● **Document passage**:
Isolation of lamina propria-lymphocytes (LPLs)

Small intestine and colon were isolated and residual mesenteric fat and Peyer’s patches were removed. The intestine was opened longitudinally, washed with ice-cold PBS and treated twice with 5 mM EDTA for 10 minutes at 37 °C to remove the epithelial cells. The tissue was further digested using collagenase D (0.5 mg/ml, Roche), DNase I (0.25 mg/ml, Sigma), and Dispase (50 U/ml, Fisher) for 3 cycles of 20 minutes at 37 °C. Cells were passed through a 40 μM cell strainer and LP lymphocytes were harvested at the interphase of a 40%/80% Percoll gradient (Sigma).

Induction of K/BxN serum-transfer arthritis

Serum-transfer arthritis was induced in C57Bl/6 mice by two intraperitoneal injections of 200 µl arthritogenic serum derived from arthritic K/BxN mice on days 0 and 2, as described before79. Mice were treated with antibiotics as described above for CIA starting from day 0 because of the acute nature and short span of the serum-transfer model.

Flow cytometry

Cells were incubated with phorbol 12-myristate 13-acetate (PMA; 50 ng/ml; Sigma), ionomycin (1 μg/ml; Sigma), and Brefeldin A (1 μl/ml; BD Biosciences) at 37 °C for 4 hours and stained with anti-CD4-APC (Biolegend), anti-TCRβ-FITC (Biolegend) and fixable viability dye (eBioscience). For intracellular staining, cells were fixed and permeabilized using fixation/permeabilization buffer (eBioscience) and stained with anti-IL-17-PECy7 (biolegend), anti-IFNγ-PE (BD pharmingen), and anti-FOXP3-PE (eBioscience) in permeabilization buffer (eBioscience). Data were collected on Gallios flow cytometer (Beckman Coulter) and analyzed with Flowjo 10.0 software.

● **Data supplied**:
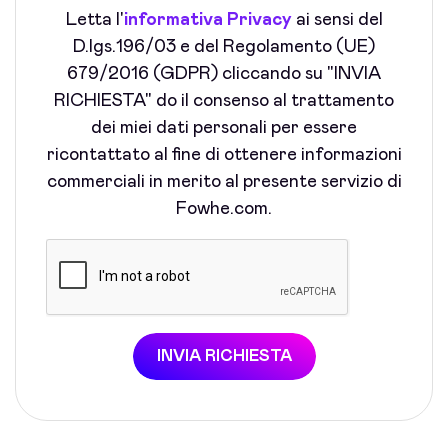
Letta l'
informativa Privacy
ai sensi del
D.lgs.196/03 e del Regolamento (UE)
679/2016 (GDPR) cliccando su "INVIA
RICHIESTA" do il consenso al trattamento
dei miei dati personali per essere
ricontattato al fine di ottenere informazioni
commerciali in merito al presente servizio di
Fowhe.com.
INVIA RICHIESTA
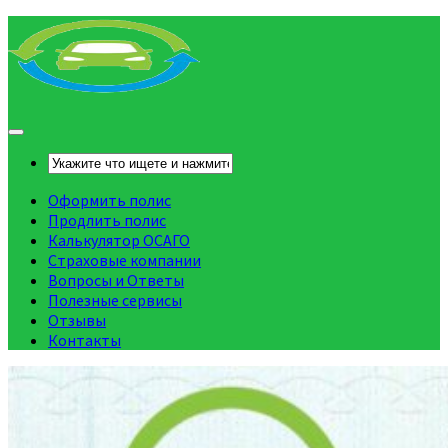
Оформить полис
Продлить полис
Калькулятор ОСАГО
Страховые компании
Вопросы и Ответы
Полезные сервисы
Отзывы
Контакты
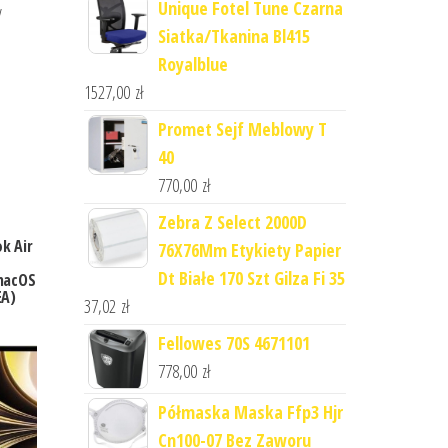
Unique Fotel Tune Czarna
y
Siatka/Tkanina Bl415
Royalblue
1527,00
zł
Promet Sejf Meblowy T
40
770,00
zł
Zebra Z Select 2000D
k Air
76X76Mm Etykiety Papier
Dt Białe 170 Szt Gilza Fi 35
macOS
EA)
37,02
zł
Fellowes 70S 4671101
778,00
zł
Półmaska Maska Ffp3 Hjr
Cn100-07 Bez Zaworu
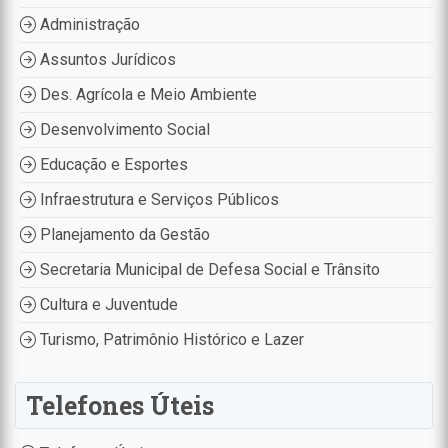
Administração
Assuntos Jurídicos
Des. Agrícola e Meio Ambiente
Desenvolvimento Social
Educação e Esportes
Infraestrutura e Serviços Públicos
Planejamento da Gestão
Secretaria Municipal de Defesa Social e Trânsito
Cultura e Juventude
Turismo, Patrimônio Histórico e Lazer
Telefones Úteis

==

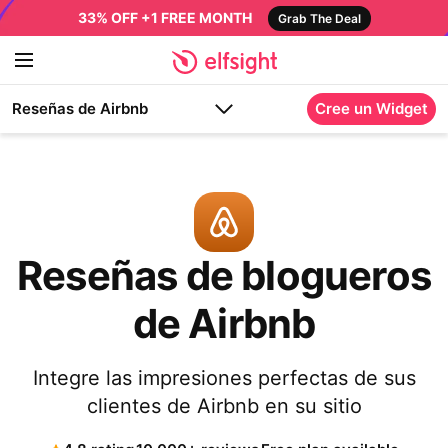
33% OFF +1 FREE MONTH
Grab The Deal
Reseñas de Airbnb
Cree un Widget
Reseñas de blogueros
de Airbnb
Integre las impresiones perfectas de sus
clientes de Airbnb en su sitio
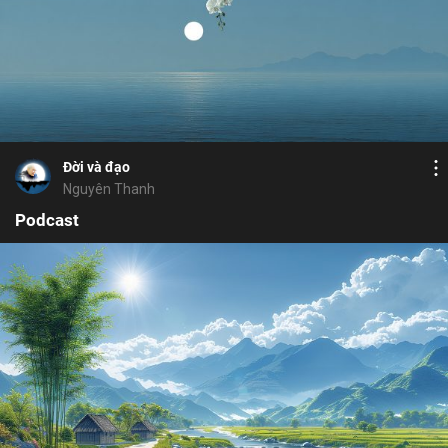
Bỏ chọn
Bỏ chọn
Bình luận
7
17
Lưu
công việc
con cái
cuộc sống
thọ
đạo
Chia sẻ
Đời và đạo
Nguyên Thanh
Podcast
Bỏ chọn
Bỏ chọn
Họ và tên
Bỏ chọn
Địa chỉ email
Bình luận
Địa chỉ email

==

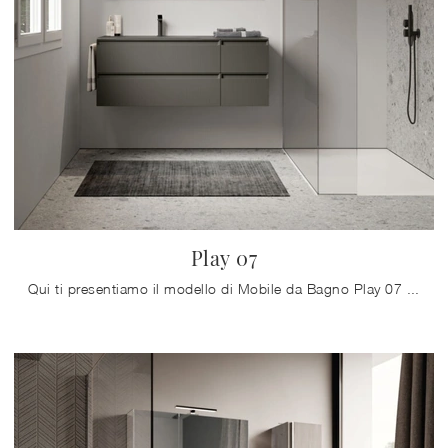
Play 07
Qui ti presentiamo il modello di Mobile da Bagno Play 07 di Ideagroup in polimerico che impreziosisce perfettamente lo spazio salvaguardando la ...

● **Goal of the exercise**: In the methods passage, at the interphase of what gradient were the lamina propria lymphocytes harvested?

● **Finished task**: A 40%/80% Percoll gradient (Sigma).